3. RED CLAUSE LETTER
OF CREDIT adalah :
Alat bayar yang
berupa surat kredit yang diterbitkan oleh Bank ( Issuing Bank ) dari Pembeli di
Luar Negeri ( Importir ), yang berisi Perintah pembayaran terlebih dahulu
maksimal sebesar
80% dari Issuing
Bank di Luar Negeri kepada Negotiating Bank di dalam negeri, dimana Eksportir
belum melakukan aktivitas ekspor sama sekali, ( LC ini merupakan pembayaran
uang muka dari Importir ( down payment ) kepada Eksportir ), LC tersebut sangat
likwid berlaku di perbankan, karena semua resiko telah ditanggung oleh Bank
Penerbit di Luar Negeri dan pasti dibaya sesuai waktu yang telah ditentukan.
Dalam Red Clause
LC, pendiskontoan 80% dapat dilakukan oleh Eksportir tanpa harus melakukan
aktivitas ekspor terlebih dahulu, karena perlakuan dalam LC tersebut adalah
sangat Khusus, yaitu Eksportir & Importir telah berulang kali melakukan
transaksi ekspor, Sehingga timbul kepercayaan yang tinggi dari Importir kepada
Eksportir dan biasanya antara Bank kedua belah pihak telah melakukan
korenpondensi terlebih dahulu.
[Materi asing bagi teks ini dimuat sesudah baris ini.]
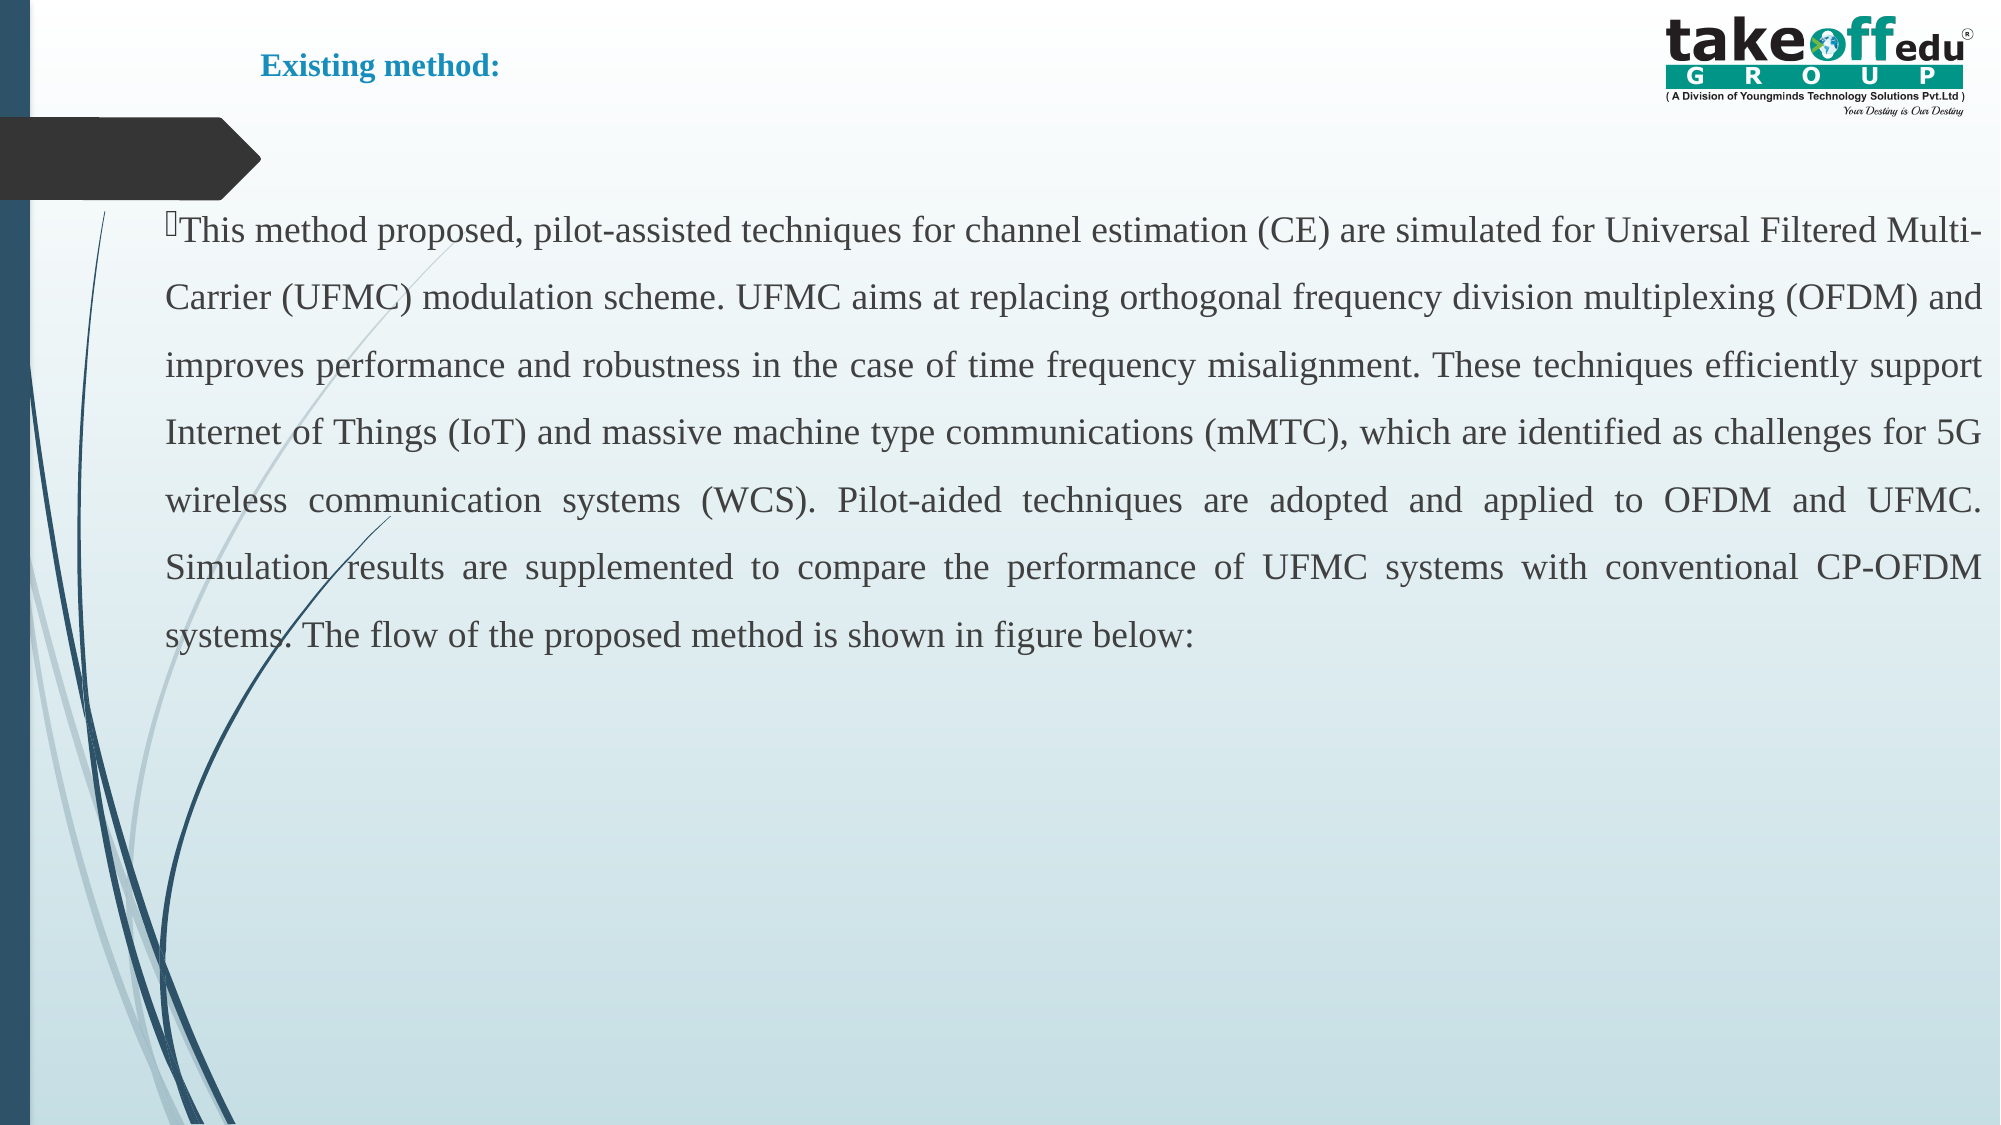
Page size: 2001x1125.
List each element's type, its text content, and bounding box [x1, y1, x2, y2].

picture [1656, 15, 1980, 132]
list This method proposed, pilot-assisted techniques for channel estimation (CE) are simulated for Universal Filtered Multi-Carrier (UFMC) modulation scheme. UFMC aims at replacing orthogonal frequency division multiplexing (OFDM) and improves performance and robustness in the case of time frequency misalignment. These techniques efficiently support Internet of Things (IoT) and massive machine type communications (mMTC), which are identified as challenges for 5G wireless communication systems (WCS). Pilot-aided techniques are adopted and applied to OFDM and UFMC. Simulation results are supplemented to compare the performance of UFMC systems with conventional CP-OFDM systems. The flow of the proposed method is shown in figure below: [150, 174, 2000, 914]
title Existing method: [245, 36, 1652, 132]
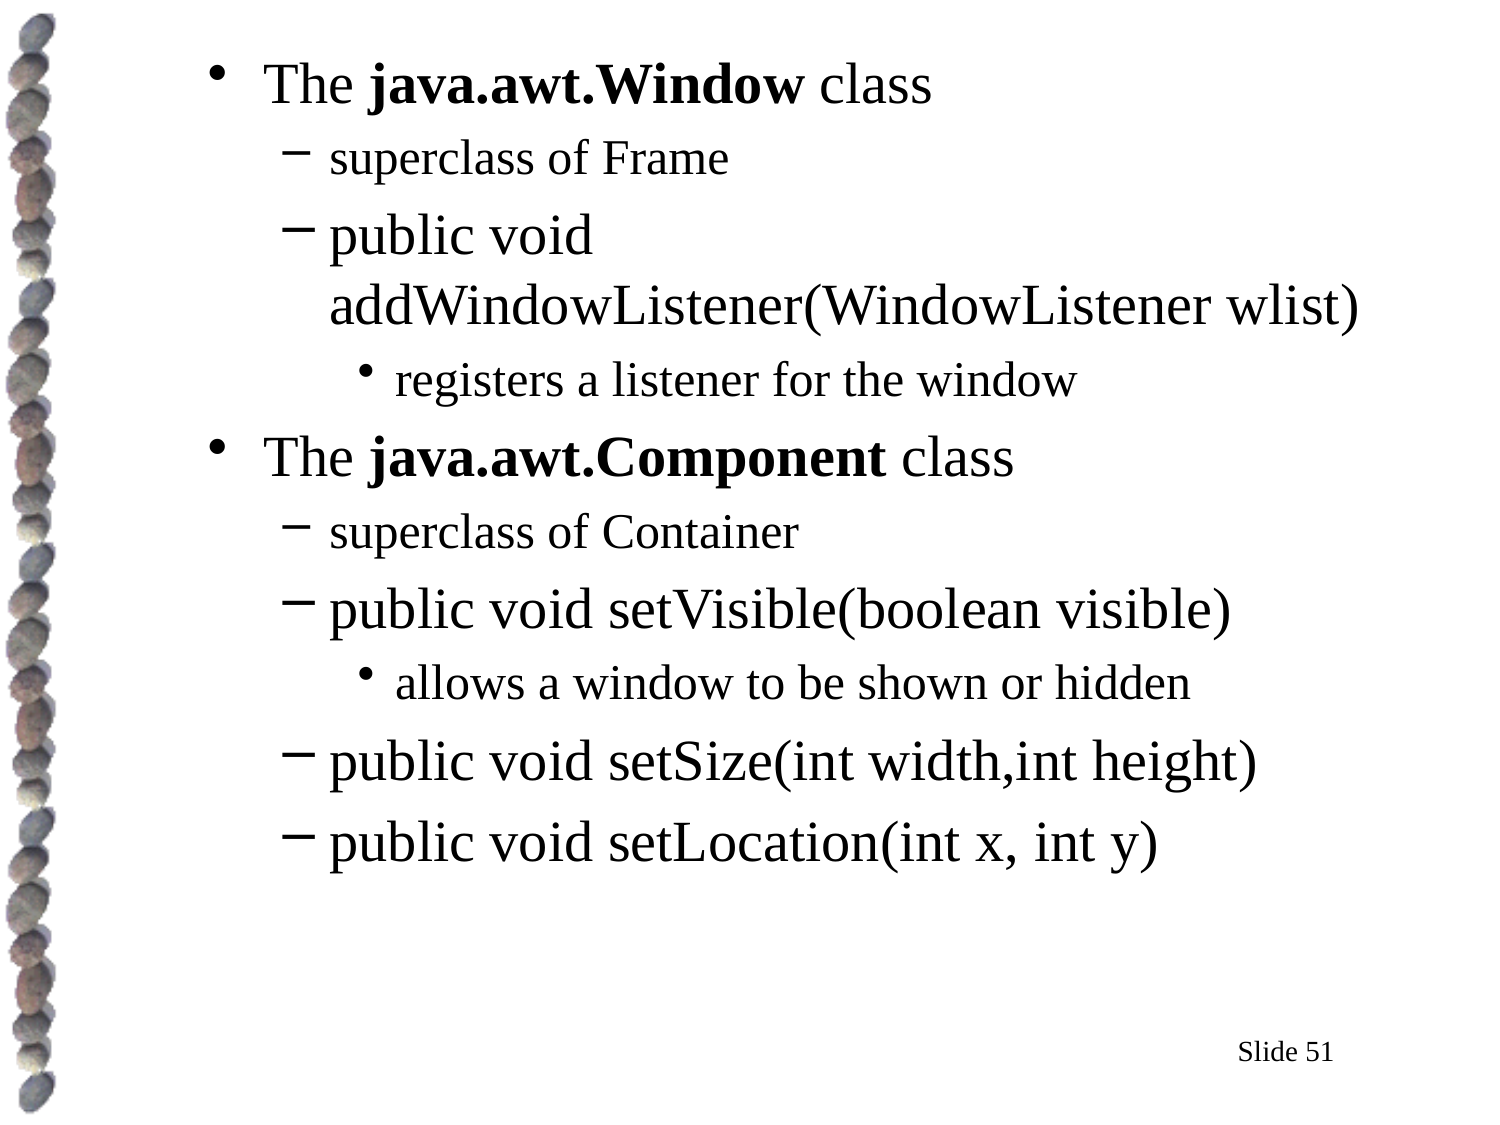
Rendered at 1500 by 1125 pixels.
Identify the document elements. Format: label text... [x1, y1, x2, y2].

picture [0, 0, 65, 1125]
list The java.awt.Window class superclass of Frame public void addWindowListener(WindowListener wlist) registers a listener for the window The java.awt.Component class superclass of Container public void setVisible(boolean visible) allows a window to be shown or hidden public void setSize(int width,int height) public void setLocation(int x, int y) [192, 37, 1468, 1000]
slide_number Slide 51 [1037, 1024, 1351, 1101]
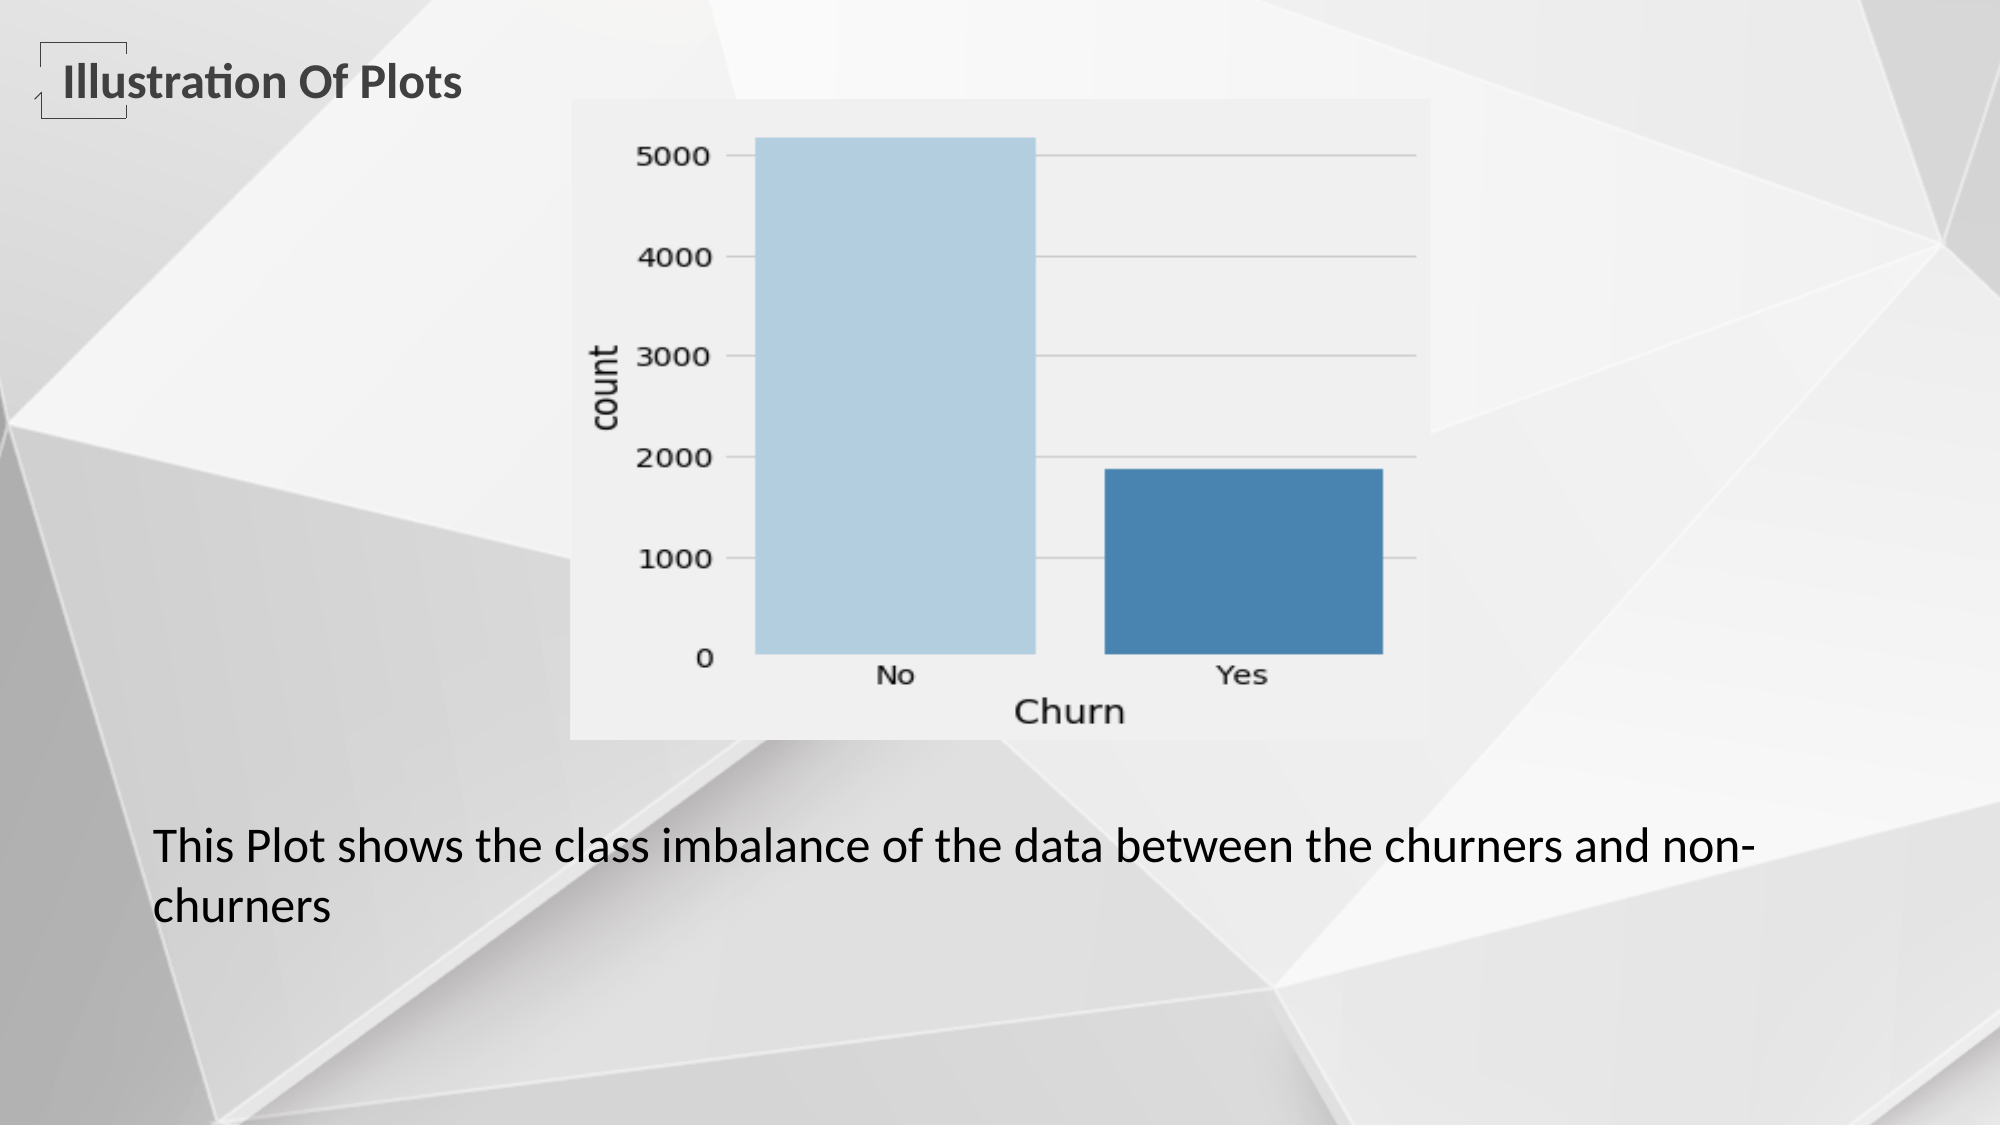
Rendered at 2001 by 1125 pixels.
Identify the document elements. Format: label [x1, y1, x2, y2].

text_box [34, 42, 127, 119]
picture [0, 0, 2000, 1125]
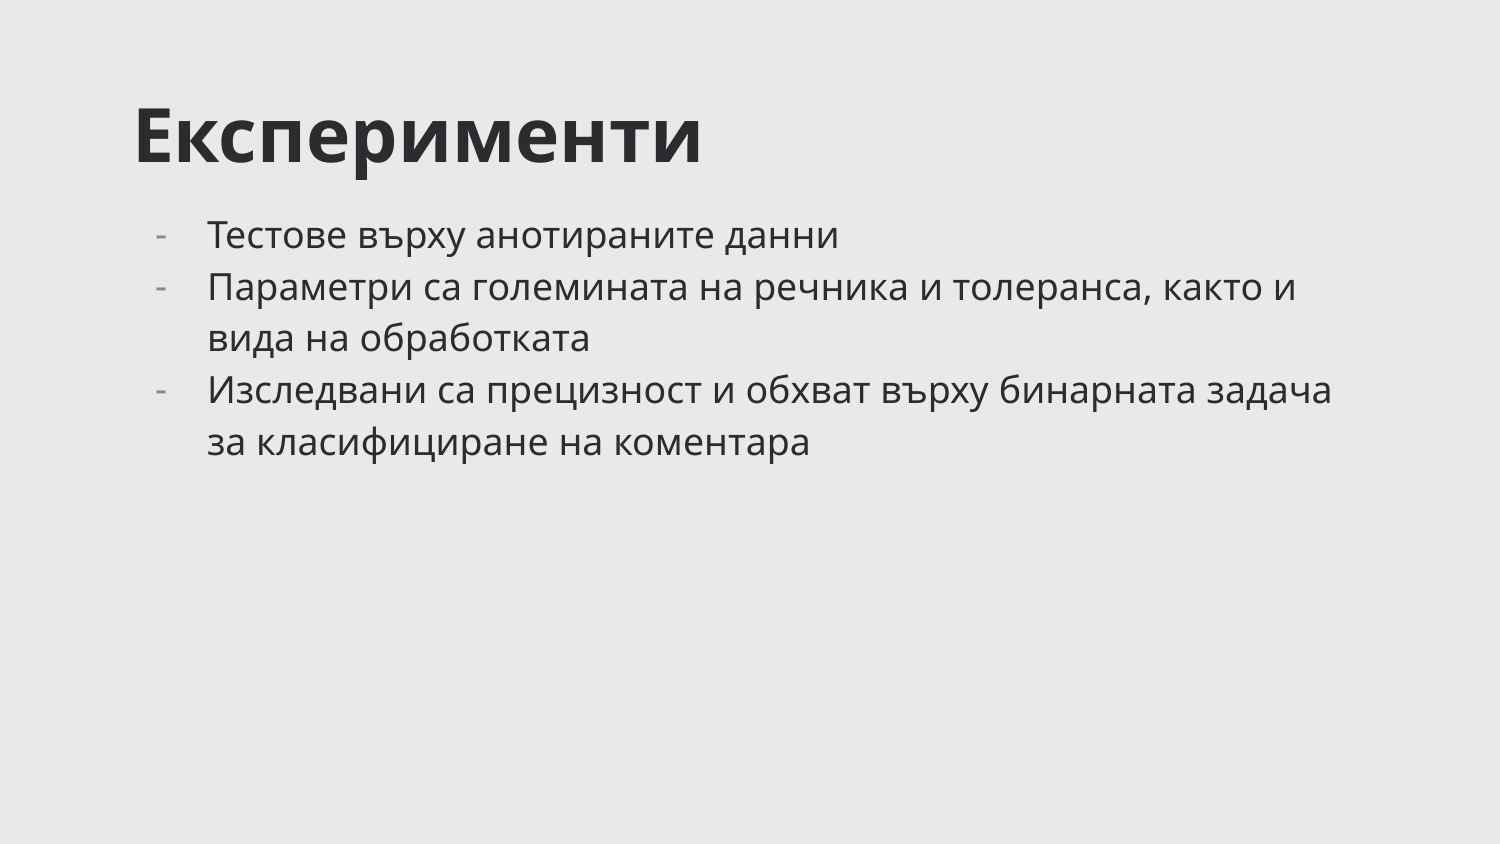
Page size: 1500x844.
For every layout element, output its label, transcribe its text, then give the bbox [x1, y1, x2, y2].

title Експерименти [117, 72, 1383, 167]
list Тестове върху анотираните данни Параметри са големината на речника и толеранса, както и вида на обработката Изследвани са прецизност и обхват върху бинарната задача за класифициране на коментара [117, 189, 1383, 402]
Sedangkan pelunasan 100% akan dilakukan oleh
Negotiating Bank, apabila Eksportir telah selesai melakukan pengiriman
ekspornya dengan menyerahkan dokumen-2 pengirimannya ke Negotiating Bank.
Alat Bayar
lainnya yang diatur dalam undang-undang International yaitu, Kartu Kredit
(Credit Card), dimana dengan Kartu kredit para pemegangnya dapat melakukan
transaksi pembayaran dengan semua pihak yang menjadi Holder dari Bank Penerbit
Kartu Kredit tersebut, baik didalam negeri maupun di luar negeri. Dan selain daripada
itu mempunyai fungsi yang lain, yaitu untuk mengambil UANG TUNAI/CASH sebesar
yang tercantum dalam credit limit kartu kredit tersebut.
Secara umum
perlakuan verifikasi dari Credit Card dan Letter of Credit adalah sama, yaitu
penjual atau bank penjual melakukan verifikasi/authorifikasi kepada Bank
Penerbit ( Issuing Bank ), sehingga penjual atau Bank penjual dapat aman
melakukan pembayaran terlebih dahulu kepada pemegang LC atau pemegang kartu
kredit tersebut. contoh kasus dalam pemakaian transaksi yang menggunakan ALAT
BAYAR KARTU KREDIT :
· Pemilik Kartu
Kredit sebelum menerima Kartu Kredit akan menanda tangani kesepakatan antara
dia dengan Issuing Bank, berupa perjanjian tertulis.
· Antara
Holder/Toko dan bank Pemberi alat authorifikasi/verifikasi, juga membuat
kesepakatan-2 atas penggunaan alat online tersebut, agar alat tersebut
digunakan
sebagai
ketentuan2 yang ada.
· Pemilik Kartu
Kredit sedang berbelanja disebuah toko, yang mana dia sedang membeli barang
elektronik seharga Rp 2.500.000,- , tetapi kemudian teringat membutuhkan uang
cash
sebesar Rp.
500.000, karena tidak akan sempat ke ATM, untuk mengambil tunai dengan Kartu Kredit
tersebut, maka dia meminta tolong kepada pemilik toko, agar kwintansi dalam
barang tersebut
dibuat Rp. 3.000.000,- dimana yang Rp.500.000 dia minta secara TUNAI atau CASH
dan yang Rp. 2.500.000 berupa barang yang dia beli.
· Pasti pemilik
toko akan memperbolehkan setelah melakukan verifikasi atau authorifikasi kepada
Bank Penerbit Kartu Kredit, Dan Bank Penerbit akan memperbolehkan selama saldo
yang ditetapkan kepada Pemilik Kartu Kredit masih mencukupi, sedangkan untuk
melakukan verifikasi atau authorifikasi tidak perlu menggunakan telpun, tetapi
cukup menggunakan suatu
alat online yang
telah disepakati dan disetujui sebagai alat verifikasi dan ini berlaku seluruh
dunia, sebagai suatu kesepakatan Internasional. Pada saat jatuh tempo
pembayaran kartu kredit, maka pemilik kartu kredit akan ditagih oleh Bank
sebesar Rp. 3.000.000 atas transaksi pembelian barang, bukan terpisah dua
transaksi yaitu atas Rp.2.500.000 pembelian barang dan Rp.500.000 uang cash.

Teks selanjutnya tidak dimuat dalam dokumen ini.